[AIM OF THE EXERCISE]
Can you copy the lines from the very first one down to the line containing "What is the total value across all series at 2M?", both ends included, character for character?

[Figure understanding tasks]

....................

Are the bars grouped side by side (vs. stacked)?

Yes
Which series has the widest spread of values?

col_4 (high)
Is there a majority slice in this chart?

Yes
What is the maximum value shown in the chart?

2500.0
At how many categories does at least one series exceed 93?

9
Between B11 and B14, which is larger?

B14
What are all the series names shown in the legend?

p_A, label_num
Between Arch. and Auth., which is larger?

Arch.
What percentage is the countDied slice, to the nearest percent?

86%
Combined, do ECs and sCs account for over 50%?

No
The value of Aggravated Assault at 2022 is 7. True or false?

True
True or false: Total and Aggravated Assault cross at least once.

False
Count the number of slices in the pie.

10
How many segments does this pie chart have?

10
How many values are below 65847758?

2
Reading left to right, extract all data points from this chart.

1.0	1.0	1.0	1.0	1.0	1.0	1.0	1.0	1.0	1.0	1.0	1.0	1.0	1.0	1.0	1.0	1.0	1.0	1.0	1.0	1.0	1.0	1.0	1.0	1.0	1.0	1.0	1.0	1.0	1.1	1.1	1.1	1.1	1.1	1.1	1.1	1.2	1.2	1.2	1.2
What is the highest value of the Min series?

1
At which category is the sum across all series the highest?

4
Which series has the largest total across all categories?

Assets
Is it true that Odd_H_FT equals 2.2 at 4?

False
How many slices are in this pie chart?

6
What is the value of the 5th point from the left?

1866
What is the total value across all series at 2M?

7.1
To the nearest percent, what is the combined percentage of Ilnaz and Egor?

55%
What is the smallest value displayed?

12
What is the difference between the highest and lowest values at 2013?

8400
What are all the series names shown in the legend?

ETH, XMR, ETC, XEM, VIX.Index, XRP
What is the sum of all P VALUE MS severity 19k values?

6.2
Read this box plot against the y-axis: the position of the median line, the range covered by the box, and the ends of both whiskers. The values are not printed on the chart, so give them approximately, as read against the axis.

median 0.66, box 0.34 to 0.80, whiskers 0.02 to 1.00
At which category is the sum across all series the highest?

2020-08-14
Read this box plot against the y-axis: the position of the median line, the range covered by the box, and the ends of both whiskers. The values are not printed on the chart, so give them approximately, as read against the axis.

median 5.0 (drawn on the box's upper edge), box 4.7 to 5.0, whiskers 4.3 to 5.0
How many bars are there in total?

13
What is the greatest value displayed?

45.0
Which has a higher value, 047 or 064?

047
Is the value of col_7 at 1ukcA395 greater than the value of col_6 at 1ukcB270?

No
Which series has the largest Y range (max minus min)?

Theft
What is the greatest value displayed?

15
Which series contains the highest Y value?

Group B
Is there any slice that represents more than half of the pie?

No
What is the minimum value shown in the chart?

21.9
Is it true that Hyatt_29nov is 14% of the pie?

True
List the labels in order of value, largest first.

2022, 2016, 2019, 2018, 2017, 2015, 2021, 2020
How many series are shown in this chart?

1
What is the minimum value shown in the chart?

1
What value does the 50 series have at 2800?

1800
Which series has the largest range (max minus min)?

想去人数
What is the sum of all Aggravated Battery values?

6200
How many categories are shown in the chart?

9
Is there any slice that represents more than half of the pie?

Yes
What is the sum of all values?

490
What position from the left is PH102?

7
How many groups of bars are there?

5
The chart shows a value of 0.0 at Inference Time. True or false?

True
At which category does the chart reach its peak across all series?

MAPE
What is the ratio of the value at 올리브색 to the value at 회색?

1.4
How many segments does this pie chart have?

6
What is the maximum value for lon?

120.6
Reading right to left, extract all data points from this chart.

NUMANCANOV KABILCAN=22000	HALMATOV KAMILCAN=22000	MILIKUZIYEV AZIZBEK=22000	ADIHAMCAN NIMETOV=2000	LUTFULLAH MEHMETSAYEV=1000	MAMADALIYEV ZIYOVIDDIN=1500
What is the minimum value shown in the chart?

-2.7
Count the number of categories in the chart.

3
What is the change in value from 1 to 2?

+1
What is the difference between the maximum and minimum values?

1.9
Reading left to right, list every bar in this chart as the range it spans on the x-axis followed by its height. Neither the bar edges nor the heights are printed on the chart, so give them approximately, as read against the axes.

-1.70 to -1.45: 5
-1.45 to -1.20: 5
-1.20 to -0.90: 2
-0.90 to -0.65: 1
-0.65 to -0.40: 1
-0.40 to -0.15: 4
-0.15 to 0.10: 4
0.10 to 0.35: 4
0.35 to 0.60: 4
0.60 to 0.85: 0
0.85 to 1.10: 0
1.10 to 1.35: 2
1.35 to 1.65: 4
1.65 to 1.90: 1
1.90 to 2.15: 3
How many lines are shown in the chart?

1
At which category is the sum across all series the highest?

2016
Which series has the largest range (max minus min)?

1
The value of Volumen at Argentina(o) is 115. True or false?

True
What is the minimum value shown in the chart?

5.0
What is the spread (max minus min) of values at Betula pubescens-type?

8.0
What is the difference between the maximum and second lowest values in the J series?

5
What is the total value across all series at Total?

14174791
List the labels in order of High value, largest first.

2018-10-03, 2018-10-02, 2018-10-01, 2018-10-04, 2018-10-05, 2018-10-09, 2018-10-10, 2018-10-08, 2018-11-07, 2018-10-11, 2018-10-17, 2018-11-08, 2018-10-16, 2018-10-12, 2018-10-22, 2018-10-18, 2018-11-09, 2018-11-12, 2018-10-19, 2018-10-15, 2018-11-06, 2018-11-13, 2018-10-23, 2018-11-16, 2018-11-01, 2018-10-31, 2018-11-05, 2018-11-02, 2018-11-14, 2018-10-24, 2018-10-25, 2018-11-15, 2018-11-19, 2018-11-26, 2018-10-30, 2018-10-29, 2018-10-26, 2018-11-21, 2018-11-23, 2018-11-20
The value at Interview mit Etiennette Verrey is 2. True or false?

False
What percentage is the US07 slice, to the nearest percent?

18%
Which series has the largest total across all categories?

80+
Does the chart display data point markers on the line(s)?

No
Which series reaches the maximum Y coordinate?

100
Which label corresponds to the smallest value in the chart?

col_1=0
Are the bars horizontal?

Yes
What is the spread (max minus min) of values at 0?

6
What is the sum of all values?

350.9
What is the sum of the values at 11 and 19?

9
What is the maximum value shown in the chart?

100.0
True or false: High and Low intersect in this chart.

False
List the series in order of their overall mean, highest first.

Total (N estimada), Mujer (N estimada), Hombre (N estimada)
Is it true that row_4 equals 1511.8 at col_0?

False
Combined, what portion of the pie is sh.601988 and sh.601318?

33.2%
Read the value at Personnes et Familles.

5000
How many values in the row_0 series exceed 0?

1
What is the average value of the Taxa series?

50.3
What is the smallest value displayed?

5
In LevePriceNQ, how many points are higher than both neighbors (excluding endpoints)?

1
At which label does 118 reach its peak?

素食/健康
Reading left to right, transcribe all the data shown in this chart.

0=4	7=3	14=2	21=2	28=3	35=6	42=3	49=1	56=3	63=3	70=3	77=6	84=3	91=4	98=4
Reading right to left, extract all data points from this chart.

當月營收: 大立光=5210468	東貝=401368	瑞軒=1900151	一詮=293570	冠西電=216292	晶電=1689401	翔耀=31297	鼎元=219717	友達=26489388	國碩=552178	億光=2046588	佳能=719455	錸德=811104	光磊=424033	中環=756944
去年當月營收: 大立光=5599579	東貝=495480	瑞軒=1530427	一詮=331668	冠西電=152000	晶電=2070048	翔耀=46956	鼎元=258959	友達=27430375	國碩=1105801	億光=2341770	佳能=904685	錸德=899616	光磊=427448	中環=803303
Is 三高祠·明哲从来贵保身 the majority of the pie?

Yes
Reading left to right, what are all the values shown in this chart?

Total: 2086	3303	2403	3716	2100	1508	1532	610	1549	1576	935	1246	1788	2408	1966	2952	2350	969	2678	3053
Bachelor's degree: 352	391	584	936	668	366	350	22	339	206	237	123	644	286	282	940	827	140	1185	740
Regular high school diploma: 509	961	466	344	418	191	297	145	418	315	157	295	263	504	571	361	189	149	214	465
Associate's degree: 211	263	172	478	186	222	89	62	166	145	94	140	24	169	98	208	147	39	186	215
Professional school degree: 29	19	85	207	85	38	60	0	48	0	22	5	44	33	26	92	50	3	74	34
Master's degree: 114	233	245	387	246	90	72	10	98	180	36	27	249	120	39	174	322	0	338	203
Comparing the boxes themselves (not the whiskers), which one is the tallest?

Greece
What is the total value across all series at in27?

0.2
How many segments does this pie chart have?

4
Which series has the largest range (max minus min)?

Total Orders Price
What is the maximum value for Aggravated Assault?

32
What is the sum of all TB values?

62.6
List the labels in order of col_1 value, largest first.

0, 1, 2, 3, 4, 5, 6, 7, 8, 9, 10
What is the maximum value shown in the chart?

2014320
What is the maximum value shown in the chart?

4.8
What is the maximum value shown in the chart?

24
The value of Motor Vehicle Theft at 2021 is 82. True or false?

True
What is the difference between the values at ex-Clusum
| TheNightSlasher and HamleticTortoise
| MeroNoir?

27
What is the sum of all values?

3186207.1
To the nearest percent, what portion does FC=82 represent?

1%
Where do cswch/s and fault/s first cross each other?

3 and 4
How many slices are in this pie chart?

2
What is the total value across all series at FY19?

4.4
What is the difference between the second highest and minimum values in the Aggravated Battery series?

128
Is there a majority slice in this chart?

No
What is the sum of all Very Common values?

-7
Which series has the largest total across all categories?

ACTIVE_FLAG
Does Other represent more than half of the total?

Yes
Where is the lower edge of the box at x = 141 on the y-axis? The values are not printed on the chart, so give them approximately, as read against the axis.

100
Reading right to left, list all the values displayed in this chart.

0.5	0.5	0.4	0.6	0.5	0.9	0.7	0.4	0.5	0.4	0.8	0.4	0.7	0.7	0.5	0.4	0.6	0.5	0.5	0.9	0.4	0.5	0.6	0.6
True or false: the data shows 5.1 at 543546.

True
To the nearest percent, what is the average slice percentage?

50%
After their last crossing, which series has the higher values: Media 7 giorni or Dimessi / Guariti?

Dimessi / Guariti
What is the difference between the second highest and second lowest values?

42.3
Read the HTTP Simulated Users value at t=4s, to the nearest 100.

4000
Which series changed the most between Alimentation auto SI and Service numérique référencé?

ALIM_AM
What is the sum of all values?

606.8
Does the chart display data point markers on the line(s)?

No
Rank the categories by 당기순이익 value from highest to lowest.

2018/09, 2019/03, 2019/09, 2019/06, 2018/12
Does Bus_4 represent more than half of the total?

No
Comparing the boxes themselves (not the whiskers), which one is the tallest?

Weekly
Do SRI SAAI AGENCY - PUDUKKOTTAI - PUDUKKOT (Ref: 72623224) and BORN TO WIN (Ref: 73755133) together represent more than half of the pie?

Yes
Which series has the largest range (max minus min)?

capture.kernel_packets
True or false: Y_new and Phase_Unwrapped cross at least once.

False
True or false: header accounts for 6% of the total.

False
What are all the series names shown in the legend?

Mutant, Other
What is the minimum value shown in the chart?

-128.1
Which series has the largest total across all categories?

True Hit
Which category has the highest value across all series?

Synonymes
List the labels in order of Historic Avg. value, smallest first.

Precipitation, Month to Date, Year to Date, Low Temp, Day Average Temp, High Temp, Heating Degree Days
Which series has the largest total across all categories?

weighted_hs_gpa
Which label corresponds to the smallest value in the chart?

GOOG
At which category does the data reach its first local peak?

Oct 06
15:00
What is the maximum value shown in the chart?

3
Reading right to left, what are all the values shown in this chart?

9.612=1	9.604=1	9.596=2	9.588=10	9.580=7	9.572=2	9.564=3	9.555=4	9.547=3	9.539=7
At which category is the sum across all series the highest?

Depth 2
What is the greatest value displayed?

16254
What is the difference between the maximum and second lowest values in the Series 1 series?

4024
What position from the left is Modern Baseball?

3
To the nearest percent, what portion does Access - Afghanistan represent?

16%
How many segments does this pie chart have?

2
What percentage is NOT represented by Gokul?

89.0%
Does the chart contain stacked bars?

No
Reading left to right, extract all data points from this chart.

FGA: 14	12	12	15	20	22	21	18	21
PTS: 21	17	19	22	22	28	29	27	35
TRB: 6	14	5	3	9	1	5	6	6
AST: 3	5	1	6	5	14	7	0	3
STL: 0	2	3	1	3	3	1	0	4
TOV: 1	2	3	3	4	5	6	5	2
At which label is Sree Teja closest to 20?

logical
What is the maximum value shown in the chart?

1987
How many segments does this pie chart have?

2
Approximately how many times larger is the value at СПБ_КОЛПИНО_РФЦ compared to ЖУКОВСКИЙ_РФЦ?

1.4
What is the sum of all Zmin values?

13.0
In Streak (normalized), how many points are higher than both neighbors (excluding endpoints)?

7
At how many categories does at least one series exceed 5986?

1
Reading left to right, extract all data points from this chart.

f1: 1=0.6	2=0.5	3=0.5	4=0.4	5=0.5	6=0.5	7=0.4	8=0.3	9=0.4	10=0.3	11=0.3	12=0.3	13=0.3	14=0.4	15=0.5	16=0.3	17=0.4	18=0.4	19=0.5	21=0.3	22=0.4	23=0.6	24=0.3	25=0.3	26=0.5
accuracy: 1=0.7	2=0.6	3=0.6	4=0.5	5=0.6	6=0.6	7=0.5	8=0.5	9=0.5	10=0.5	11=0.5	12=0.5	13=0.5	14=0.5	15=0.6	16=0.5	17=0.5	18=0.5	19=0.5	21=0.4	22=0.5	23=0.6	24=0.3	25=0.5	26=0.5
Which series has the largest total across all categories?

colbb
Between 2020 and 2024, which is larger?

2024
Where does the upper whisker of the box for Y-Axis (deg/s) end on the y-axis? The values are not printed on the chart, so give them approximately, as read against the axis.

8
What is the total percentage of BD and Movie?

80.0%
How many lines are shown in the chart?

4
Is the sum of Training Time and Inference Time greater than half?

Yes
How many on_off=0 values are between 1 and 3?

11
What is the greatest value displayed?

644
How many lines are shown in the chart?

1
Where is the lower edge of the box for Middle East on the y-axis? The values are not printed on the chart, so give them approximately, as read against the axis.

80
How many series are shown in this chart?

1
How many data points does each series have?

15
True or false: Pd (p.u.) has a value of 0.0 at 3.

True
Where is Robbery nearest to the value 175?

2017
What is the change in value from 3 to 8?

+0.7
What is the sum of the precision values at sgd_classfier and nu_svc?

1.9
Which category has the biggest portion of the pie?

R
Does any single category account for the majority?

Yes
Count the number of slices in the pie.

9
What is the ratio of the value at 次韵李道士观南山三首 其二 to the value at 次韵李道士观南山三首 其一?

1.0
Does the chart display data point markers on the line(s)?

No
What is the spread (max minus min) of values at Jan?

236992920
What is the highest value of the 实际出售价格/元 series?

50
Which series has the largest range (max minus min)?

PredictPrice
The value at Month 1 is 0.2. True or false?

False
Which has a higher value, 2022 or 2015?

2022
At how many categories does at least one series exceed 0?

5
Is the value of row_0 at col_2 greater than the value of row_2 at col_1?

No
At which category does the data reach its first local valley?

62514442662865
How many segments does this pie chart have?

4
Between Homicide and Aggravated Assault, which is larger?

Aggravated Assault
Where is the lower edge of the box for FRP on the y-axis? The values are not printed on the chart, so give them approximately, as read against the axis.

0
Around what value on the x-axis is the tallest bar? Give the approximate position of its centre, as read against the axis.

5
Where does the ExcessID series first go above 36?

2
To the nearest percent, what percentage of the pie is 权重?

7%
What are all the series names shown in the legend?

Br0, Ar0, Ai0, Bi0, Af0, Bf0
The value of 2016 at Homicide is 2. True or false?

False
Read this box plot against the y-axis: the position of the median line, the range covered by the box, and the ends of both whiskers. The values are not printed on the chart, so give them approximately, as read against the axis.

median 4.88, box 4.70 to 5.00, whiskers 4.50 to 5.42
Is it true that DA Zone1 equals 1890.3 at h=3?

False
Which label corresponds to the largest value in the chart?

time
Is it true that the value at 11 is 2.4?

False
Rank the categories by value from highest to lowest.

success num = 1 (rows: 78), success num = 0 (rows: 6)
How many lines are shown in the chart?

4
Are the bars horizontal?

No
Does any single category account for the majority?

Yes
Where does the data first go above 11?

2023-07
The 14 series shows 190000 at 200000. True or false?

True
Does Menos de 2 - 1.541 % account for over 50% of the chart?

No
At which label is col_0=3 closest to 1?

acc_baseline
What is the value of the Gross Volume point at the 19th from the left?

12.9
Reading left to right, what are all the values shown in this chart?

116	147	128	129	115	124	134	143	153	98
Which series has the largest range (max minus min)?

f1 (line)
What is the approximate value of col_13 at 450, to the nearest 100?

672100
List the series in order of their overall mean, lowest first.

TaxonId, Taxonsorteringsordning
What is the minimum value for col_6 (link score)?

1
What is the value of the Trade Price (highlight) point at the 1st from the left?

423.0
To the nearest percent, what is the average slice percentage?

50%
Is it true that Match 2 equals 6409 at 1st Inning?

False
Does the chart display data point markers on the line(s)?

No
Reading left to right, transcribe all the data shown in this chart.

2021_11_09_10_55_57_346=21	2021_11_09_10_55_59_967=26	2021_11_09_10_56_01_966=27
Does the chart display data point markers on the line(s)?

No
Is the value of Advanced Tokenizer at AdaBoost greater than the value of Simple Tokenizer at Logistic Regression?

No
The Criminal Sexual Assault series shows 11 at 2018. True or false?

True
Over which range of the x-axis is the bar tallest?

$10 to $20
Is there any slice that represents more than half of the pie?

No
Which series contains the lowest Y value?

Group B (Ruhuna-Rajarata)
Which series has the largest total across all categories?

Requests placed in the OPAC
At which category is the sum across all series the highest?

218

....................

[FINAL ANSWER]
Are the bars grouped side by side (vs. stacked)?

Yes
Which series has the widest spread of values?

col_4 (high)
Is there a majority slice in this chart?

Yes
What is the maximum value shown in the chart?

2500.0
At how many categories does at least one series exceed 93?

9
Between B11 and B14, which is larger?

B14
What are all the series names shown in the legend?

p_A, label_num
Between Arch. and Auth., which is larger?

Arch.
What percentage is the countDied slice, to the nearest percent?

86%
Combined, do ECs and sCs account for over 50%?

No
The value of Aggravated Assault at 2022 is 7. True or false?

True
True or false: Total and Aggravated Assault cross at least once.

False
Count the number of slices in the pie.

10
How many segments does this pie chart have?

10
How many values are below 65847758?

2
Reading left to right, extract all data points from this chart.

1.0	1.0	1.0	1.0	1.0	1.0	1.0	1.0	1.0	1.0	1.0	1.0	1.0	1.0	1.0	1.0	1.0	1.0	1.0	1.0	1.0	1.0	1.0	1.0	1.0	1.0	1.0	1.0	1.0	1.1	1.1	1.1	1.1	1.1	1.1	1.1	1.2	1.2	1.2	1.2
What is the highest value of the Min series?

1
At which category is the sum across all series the highest?

4
Which series has the largest total across all categories?

Assets
Is it true that Odd_H_FT equals 2.2 at 4?

False
How many slices are in this pie chart?

6
What is the value of the 5th point from the left?

1866
What is the total value across all series at 2M?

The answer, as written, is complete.